For readers familiar with me comparing various situations to my auto dealership employees, I do indeed employ all four of these generations and here, I offer a good way to blend the mix effectively. As a Baby Boomer myself, I have found the following works well when blending communication styles of different generations:

  • The Traditionalist – Here I have Ray, a sales associate who does not want to learn to use the computer and instead prefers old fashioned sales ups and log tracking and gets the most out of every one of the automaker’s telecasts. His customer interaction is bar none. Because of these qualities, I allow Ray to design how customer follow-ups will be handled (even if he doesn’t actually use a computer system himself to do it). He is the go-to guy on new product and information provided by the manufacturer because he takes notes and is detailed in those notes. New sales associates often gain much under his wing on how to treat the customer right. He is good at explaining to younger age groups what a hard day’s work really means.

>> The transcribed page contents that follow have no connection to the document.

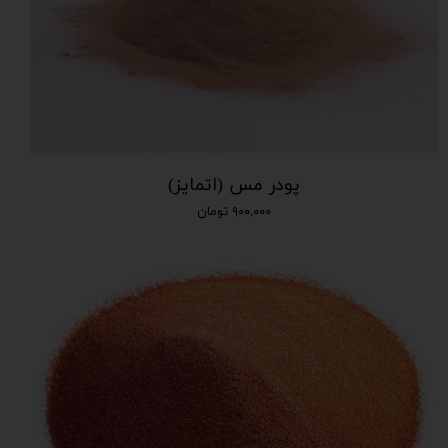
پودر مس (اتمایز)
۹۰۰,۰۰۰ تومان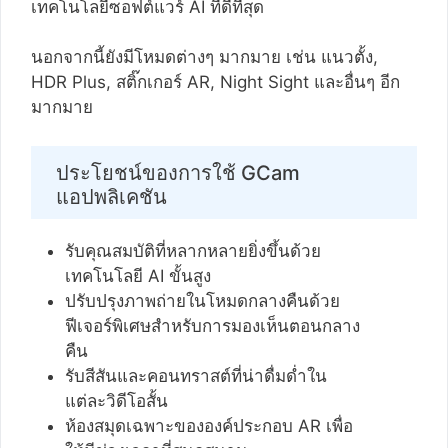
เทคโนโลยีซอฟต์แวร์ AI ที่ดีที่สุด
นอกจากนี้ยังมีโหมดต่างๆ มากมาย เช่น แนวตั้ง,
HDR Plus, สติ๊กเกอร์ AR, Night Sight และอื่นๆ อีก
มากมาย
ประโยชน์ของการใช้ GCam
แอปพลิเคชัน
รับคุณสมบัติที่หลากหลายยิ่งขึ้นด้วย
เทคโนโลยี AI ขั้นสูง
ปรับปรุงภาพถ่ายในโหมดกลางคืนด้วย
ฟีเจอร์พิเศษสำหรับการมองเห็นตอนกลาง
คืน
รับสีสันและคอนทราสต์ที่น่าดื่มด่ำใน
แต่ละวิดีโอสั้น
ห้องสมุดเฉพาะขององค์ประกอบ AR เพื่อ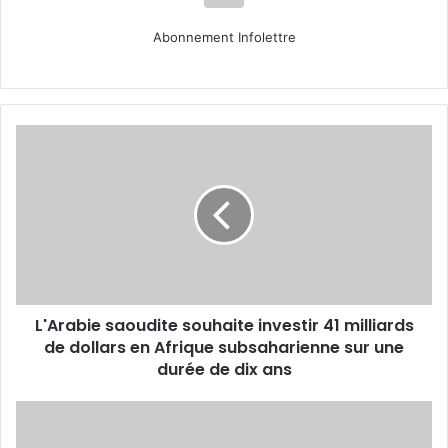
Abonnement Infolettre
L'Arabie
saoudite
souhaite
investir
41
milliards
de
dollars
en
L'Arabie saoudite souhaite investir 41 milliards
Afrique
subsaharienne
de dollars en Afrique subsaharienne sur une
sur
durée de dix ans
une
durée
La
de
société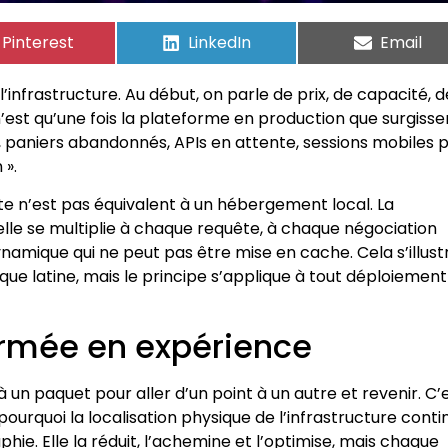
Pinterest
LinkedIn
Email
l’infrastructure. Au début, on parle de prix, de capacité, d
’est qu’une fois la plateforme en production que surgisse
, paniers abandonnés, APIs en attente, sessions mobiles 
 ».
nte n’est pas équivalent à un hébergement local. La
elle se multiplie à chaque requête, à chaque négociation
amique qui ne peut pas être mise en cache. Cela s’illust
 latine, mais le principe s’applique à tout déploiement
formée en expérience
un paquet pour aller d’un point à un autre et revenir. C’
urquoi la localisation physique de l’infrastructure conti
hie. Elle la réduit, l’achemine et l’optimise, mais chaque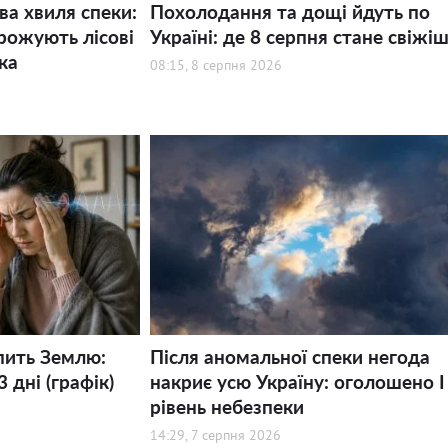
ва хвиля спеки:
Похолодання та дощі йдуть по
рожують лісові
Україні: де 8 серпня стане свіжі
ка
08:15, 8 серпня 2026
пить Землю:
Після аномальної спеки негода
 дні (графік)
накриє усю Україну: оголошено І
рівень небезпеки
14:29, 7 серпня 2026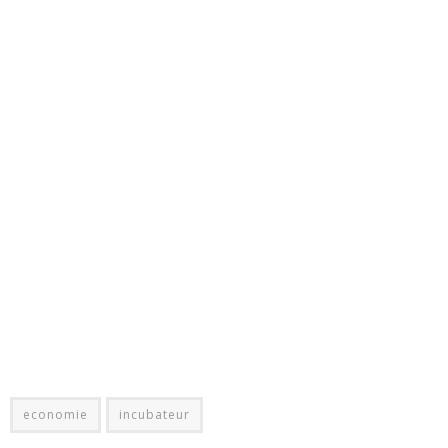
economie
incubateur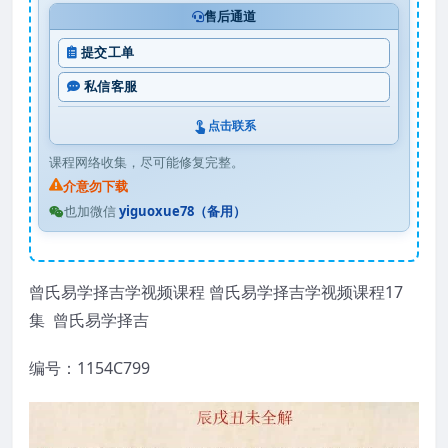
售后通道
提交工单
私信客服
点击联系
课程网络收集，尽可能修复完整。
介意勿下载
也加微信
yiguoxue78（备用）
曾氏易学择吉学视频课程 曾氏易学择吉学视频课程17
集 曾氏易学择吉
编号：1154C799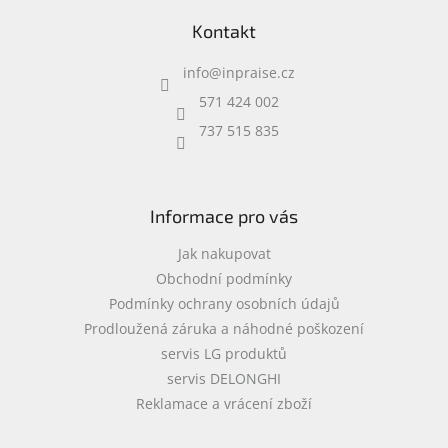
á
Kontakt
p
a
info
@
inpraise.cz
t
í
571 424 002
737 515 835
Informace pro vás
Jak nakupovat
Obchodní podmínky
Podmínky ochrany osobních údajů
Prodloužená záruka a náhodné poškození
servis LG produktů
servis DELONGHI
Reklamace a vrácení zboží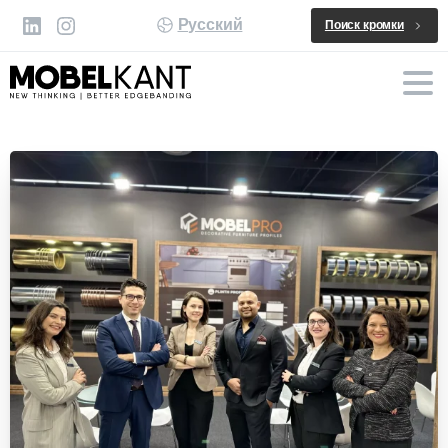
Русский
Поиск кромки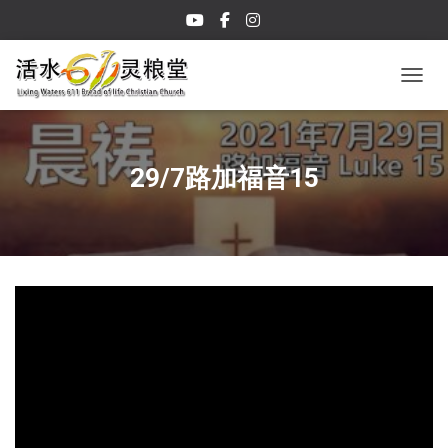
TOGGL
29/7路加福音15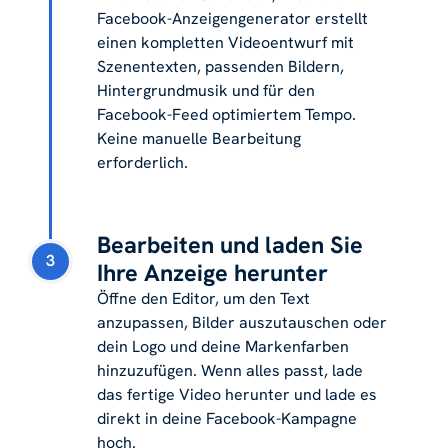
Facebook-Anzeigengenerator erstellt
einen kompletten Videoentwurf mit
Szenentexten, passenden Bildern,
Hintergrundmusik und für den
Facebook-Feed optimiertem Tempo.
Keine manuelle Bearbeitung
erforderlich.
Bearbeiten und laden Sie
3
Ihre Anzeige herunter
Öffne den Editor, um den Text
anzupassen, Bilder auszutauschen oder
dein Logo und deine Markenfarben
hinzuzufügen. Wenn alles passt, lade
das fertige Video herunter und lade es
direkt in deine Facebook-Kampagne
hoch.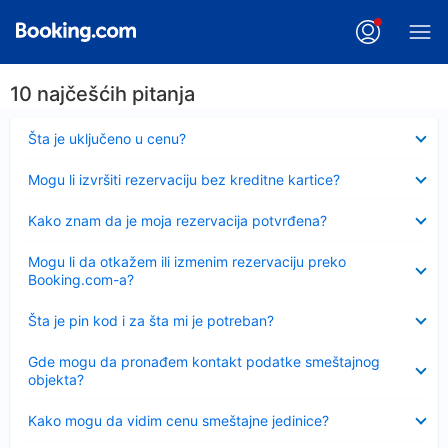
10 najčešćih pitanja
Sažeto
Šta je uključeno u cenu?
Sažeto
Mogu li izvršiti rezervaciju bez kreditne kartice?
Sažeto
Kako znam da je moja rezervacija potvrđena?
Sažeto
Mogu li da otkažem ili izmenim rezervaciju preko
Booking.com-a?
Sažeto
Šta je pin kod i za šta mi je potreban?
Sažeto
Gde mogu da pronađem kontakt podatke smeštajnog
objekta?
Sažeto
Kako mogu da vidim cenu smeštajne jedinice?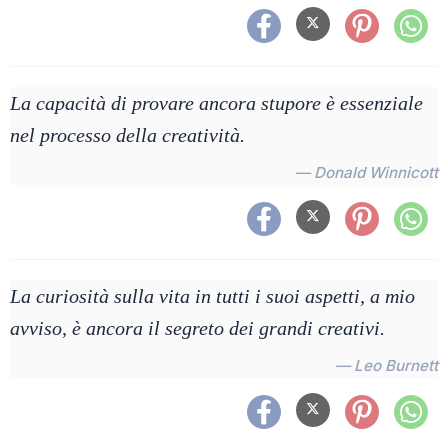
La capacità di provare ancora stupore è essenziale
nel processo della creatività.
— Donald Winnicott
La curiosità sulla vita in tutti i suoi aspetti, a mio
avviso, è ancora il segreto dei grandi creativi.
— Leo Burnett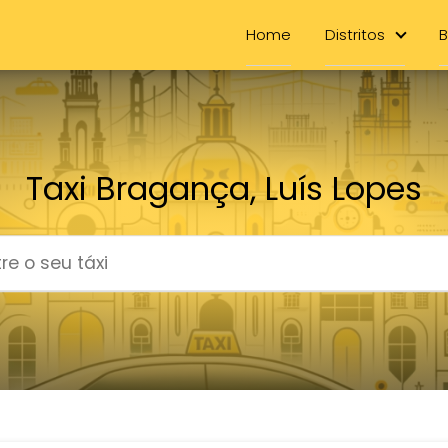
Home
Distritos
B
Taxi Bragança, Luís Lopes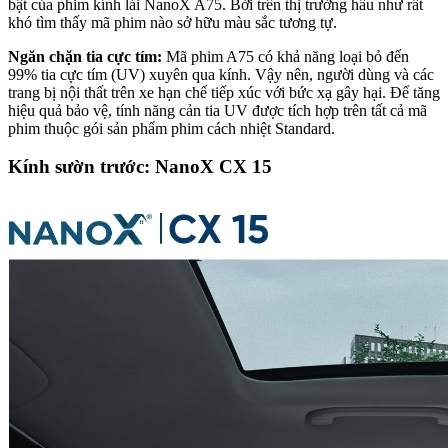
bật của phim kính lái NanoX A75. Bởi trên thị trường hầu như rất
khó tìm thấy mã phim nào sở hữu màu sắc tương tự.
Ngăn chặn tia cực tím:
Mã phim A75 có khả năng loại bỏ đến
99% tia cực tím (UV) xuyên qua kính. Vậy nên, người dùng và các
trang bị nội thất trên xe hạn chế tiếp xúc với bức xạ gây hại. Để tăng
hiệu quả bảo vệ, tính năng cản tia UV được tích hợp trên tất cả mã
phim thuộc gói sản phẩm phim cách nhiệt Standard.
Kính sườn trước: NanoX CX 15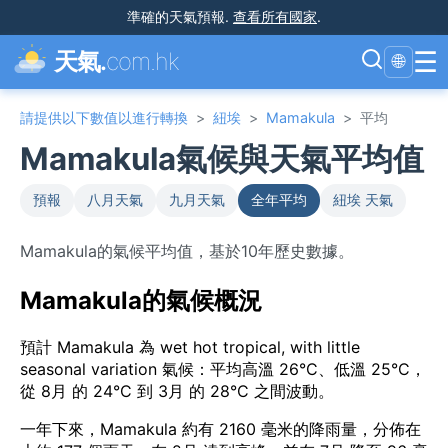
準確的天氣預報
.
查看所有國家
.
☰
天氣.
com.hk
🌐
請提供以下數值以進行轉換
>
紐埃
>
Mamakula
>
平均
Mamakula氣候與天氣平均值
預報
八月天氣
九月天氣
全年平均
紐埃 天氣
Mamakula的氣候平均值，基於10年歷史數據。
Mamakula的氣候概況
預計 Mamakula 為 wet hot tropical, with little
seasonal variation 氣候：平均高溫 26°C、低溫 25°C，
從 8月 的 24°C 到 3月 的 28°C 之間波動。
一年下來，Mamakula 約有 2160 毫米的降雨量，分佈在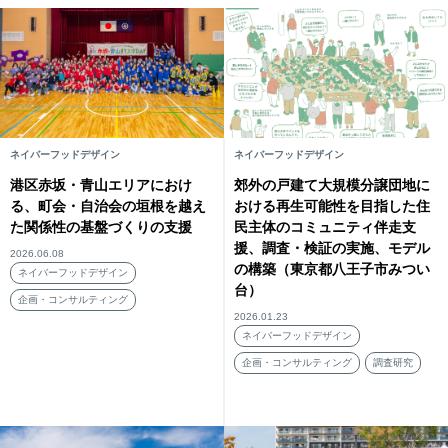
ネイバーフッドデザイン
ネイバーフッドデザイン
港区赤坂・青山エリアにおけ
郊外の戸建て大規模分譲団地に
る、町会・自治会の垣根を越え
おける再生可能性を目指した住
た関係性の基盤づくりの支援
民主体のコミュニティ伴走支
援、調査・検証の実施、モデル
2026.06.08
の構築（東京都八王子市みつい
ネイバーフッドデザイン
台）
企画・コンサルティング
2026.01.23
ネイバーフッドデザイン
企画・コンサルティング
調査研究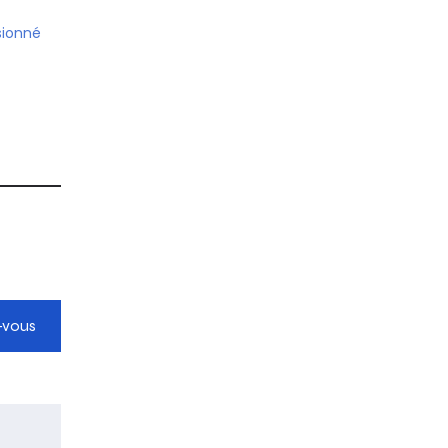
sionné
-vous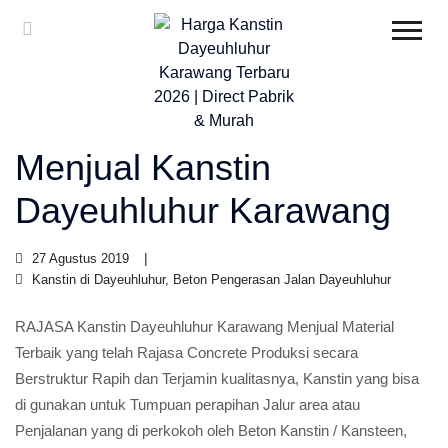
Menjual Kanstin
Dayeuhluhur Karawang
27 Agustus 2019
Kanstin di Dayeuhluhur, Beton Pengerasan Jalan Dayeuhluhur
RAJASA Kanstin Dayeuhluhur Karawang Menjual Material
Terbaik yang telah Rajasa Concrete Produksi secara
Berstruktur Rapih dan Terjamin kualitasnya, Kanstin yang bisa
di gunakan untuk Tumpuan perapihan Jalur area atau
Penjalanan yang di perkokoh oleh Beton Kanstin / Kansteen,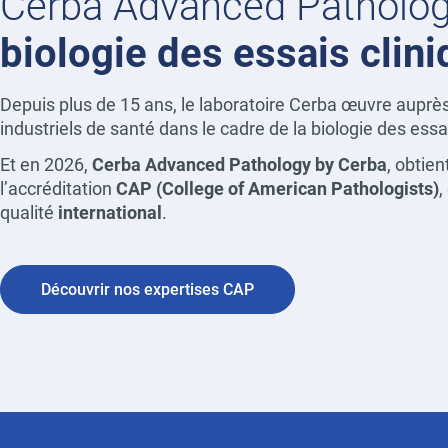
Cerba Advanced Patholo
biologie des essais clin
Depuis plus de 15 ans, le laboratoire Cerba œuvre auprè
industriels de santé dans le cadre de la biologie des essa
Et en 2026,
Cerba Advanced Pathology by Cerba
, obtien
l’accréditation
CAP (College of American Pathologists)
,
qualité
international
.
Découvrir nos expertises CAP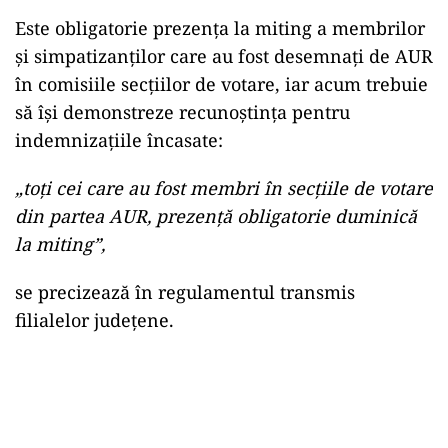
Este obligatorie prezența la miting a membrilor
și simpatizanților care au fost desemnați de AUR
în comisiile secțiilor de votare, iar acum trebuie
să își demonstreze recunoștința pentru
indemnizațiile încasate:
„toți cei care au fost membri în secțiile de votare
din partea AUR, prezență obligatorie duminică
la miting”,
se precizează în regulamentul transmis
filialelor județene.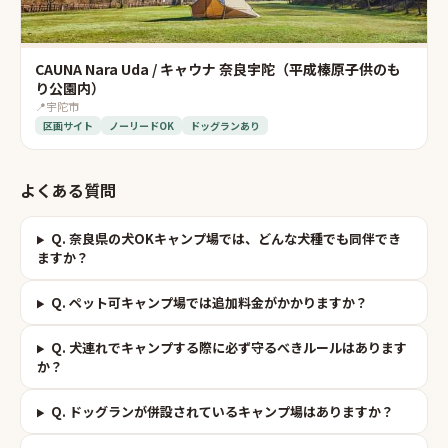
CAUNA Nara Uda / キャウナ 奈良宇陀（平成榛原子供のも
り公園内）
📍
宇陀市
区画サイト
ノーリードOK
ドッグランあり
よくある質問
Q.
奈良県の犬OKキャンプ場では、どんな犬種でも同伴でき
ますか？
Q.
ペット可キャンプ場では追加料金がかかりますか？
Q.
犬連れでキャンプする際に必ず守るべきルールはあります
か？
Q.
ドッグランが併設されているキャンプ場はありますか？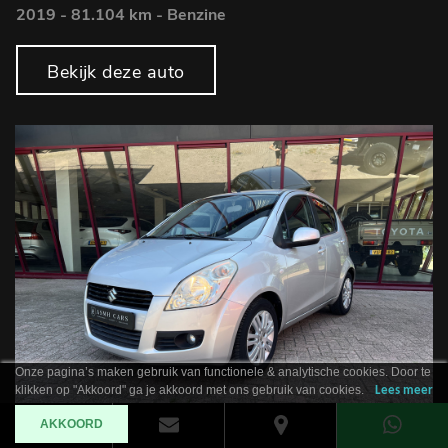
2019 - 81.104 km - Benzine
Bekijk deze auto
Onze pagina’s maken gebruik van functionele & analytische cookies. Door te
klikken op "Akkoord" ga je akkoord met ons gebruik van cookies.
Lees meer
AKKOORD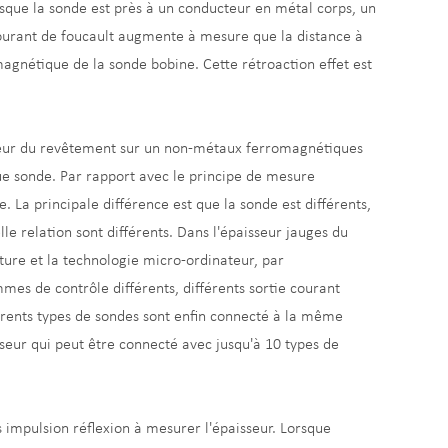
que la sonde est près à un conducteur en métal corps, un
ourant de foucault augmente à mesure que la distance à
magnétique de la sonde bobine. Cette rétroaction effet est
sseur du revêtement sur un non-métaux ferromagnétiques
e sonde. Par rapport avec le principe de mesure
 La principale différence est que la sonde est différents,
elle relation sont différents. Dans l'épaisseur jauges du
ture et la technologie micro-ordinateur, par
es de contrôle différents, différents sortie courant
férents types de sondes sont enfin connecté à la même
seur qui peut être connecté avec jusqu'à 10 types de
s impulsion réflexion à mesurer l'épaisseur. Lorsque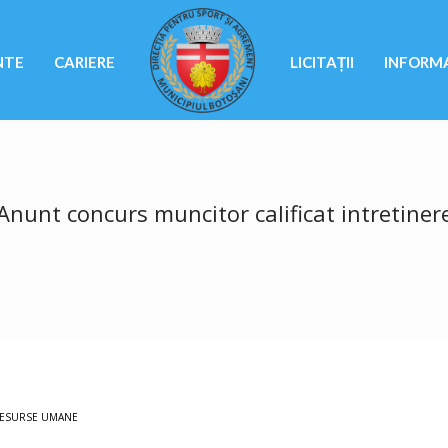
NTE
CARIERE
LICITAȚII
INFORMA
Anunt concurs muncitor calificat intretiner
ESURSE UMANE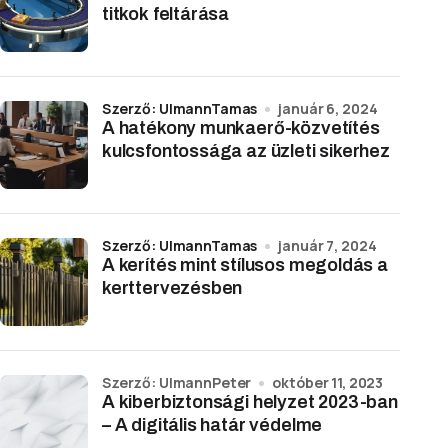
titkok feltárása
Szerző: UlmannTamas
január 6, 2024
A hatékony munkaerő-közvetítés
kulcsfontossága az üzleti sikerhez
Szerző: UlmannTamas
január 7, 2024
A kerítés mint stílusos megoldás a
kerttervezésben
Szerző: UlmannPeter
október 11, 2023
A kiberbiztonsági helyzet 2023-ban
– A digitális határ védelme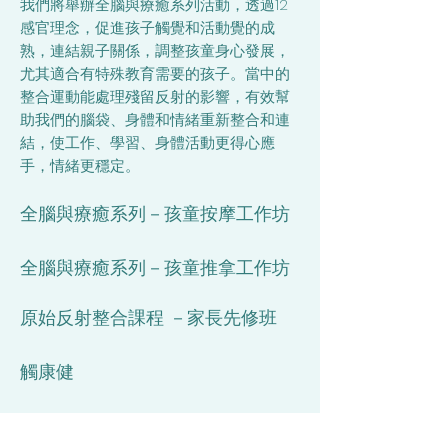
我們將舉辦全腦與療癒系列活動，透過12
感官理念，促進孩子觸覺和活動覺的成
熟，連結親子關係，調整孩童身心發展，
尤其適合有特殊教育需要的孩子。當中的
整合運動能處理殘留反射的影響，有效幫
助我們的腦袋、身體和情緒重新整合和連
結，使工作、學習、身體活動更得心應
手，情緒更穩定。
全腦與療癒系列－孩童按摩工作坊
全腦與療癒系列
－
孩童推拿工作坊
原始反射整合課程 －家長先修班
觸康健
只有感到內在的和諧，對自己的身體產生
認同，感到內在安好，孩子才能對環境產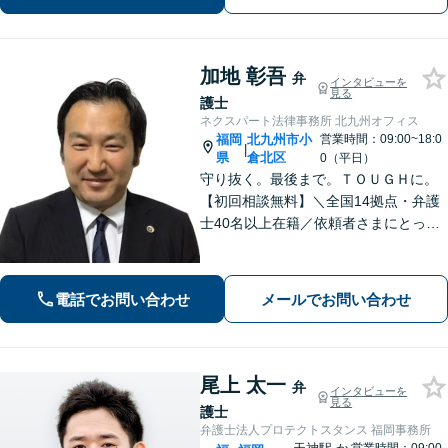
たを守り抜きます。【LINE予約可】
加地 彰吾
弁
インタビューを
見る
護士
ネクスパート法律事務所 北九州オフィス
福岡
北九州市小
営業時間：09:00~18:0
|
県
倉北区
0（平日）
守り抜く。最後まで。ＴＯＵＧＨに。
【初回相談無料】＼全国14拠点・弁護
士40名以上在籍／依頼者さまにとって
有利な解決になるよう、最後まで諦め
ずに闘います！借金問題/離婚・男女問
題/相続/交通事故/刑事事件など、ご相
電話でお問い合わせ
メールでお問い合わせ
談ください【夜間・休日対応】
尾上 太一
弁
インタビューを
見る
護士
弁護士法人プロテクトスタンス 福岡事務所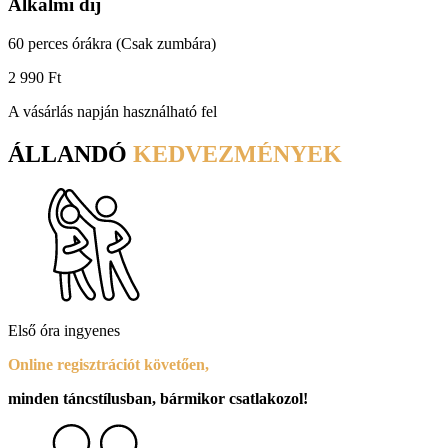
Alkalmi díj
60 perces órákra (Csak zumbára)
2 990 Ft
A vásárlás napján használható fel
ÁLLANDÓ
KEDVEZMÉNYEK
Első óra ingyenes
Online regisztrációt követően,
minden táncstílusban, bármikor csatlakozol!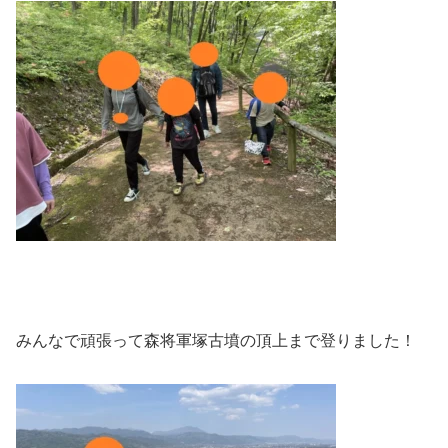
みんなで頑張って森将軍塚古墳の頂上まで登りました！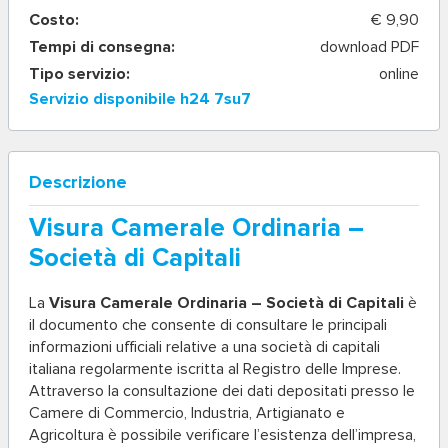
Costo:
€ 9,90
Tempi di consegna:
download PDF
Tipo servizio:
online
Servizio disponibile h24 7su7
Descrizione
Visura Camerale Ordinaria –
Società di Capitali
La
Visura Camerale Ordinaria – Società di Capitali
è
il documento che consente di consultare le principali
informazioni ufficiali relative a una società di capitali
italiana regolarmente iscritta al Registro delle Imprese.
Attraverso la consultazione dei dati depositati presso le
Camere di Commercio, Industria, Artigianato e
Agricoltura è possibile verificare l’esistenza dell’impresa,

  • The Baby Boomer – Here I have Raul, my General Manager. It’s best to allow Raul to have total rule as far as communicating to his flock. I allow him to decide which is the best communication tool, even if that tool means utilizing more than one so everyone “gets it.” Instead of relying on technology advancements, Raul asks for and expects assistance from Gen Xers and Millennials on the best way to utilize our systems. Because of the coolness of the Baby Boomer, Raul is good at conflict and seeing both sides, so he is my employee moderator so to speak. Although he may not have the “long story” to delight customers as Raul does, he does offer a calming effect so I know he is trusted by both employees and customers.
  • The Gen Xer – Yvonne is my Gen Xer and my personal assistant. Because of her technology knowledge, I allowed her to set up interoffice email communication as well as training. She is responsible for our website and office design. Yvonne is best at her work when I offer a cash goal such as, “If we get this system in place by month end, that’s more money for you.” Because Gen Exers are great at multi-tasking, I know if I ask her to communicate my instructions while completing other tasks, everyone will know where I stand on a certain issue by day end.
  • The Millennial – Here I have Bob who LOLs and OMGs all day long. He is the first one to make everyone laugh and is my Internet Sales guy. Because he can think outside of the box, he makes our Internet sales creative and offers simple explanations through the technology at hand. Because Bob works well with everyone, I allow him to offer suggestions and analyze situations, which he is able to do quickly.
  • The Facilitator – Wait a minute, did I talk about facilitators? In essence, any business owner or manager needs to be this type of person to effectively blend all of these generations. That’s basically what I do and other companies across the globe are finding new and innovative ways to do this. My favorite is Lucent Technologies that offers what they call the IdeaVerse Center. In their IdeaVerse Center they offer training tools by generation whether it is in a technology format, book or document format or visual format. Most likely, if you become a great facilitator, you will be able to master the communication styles of different generations with a little practice.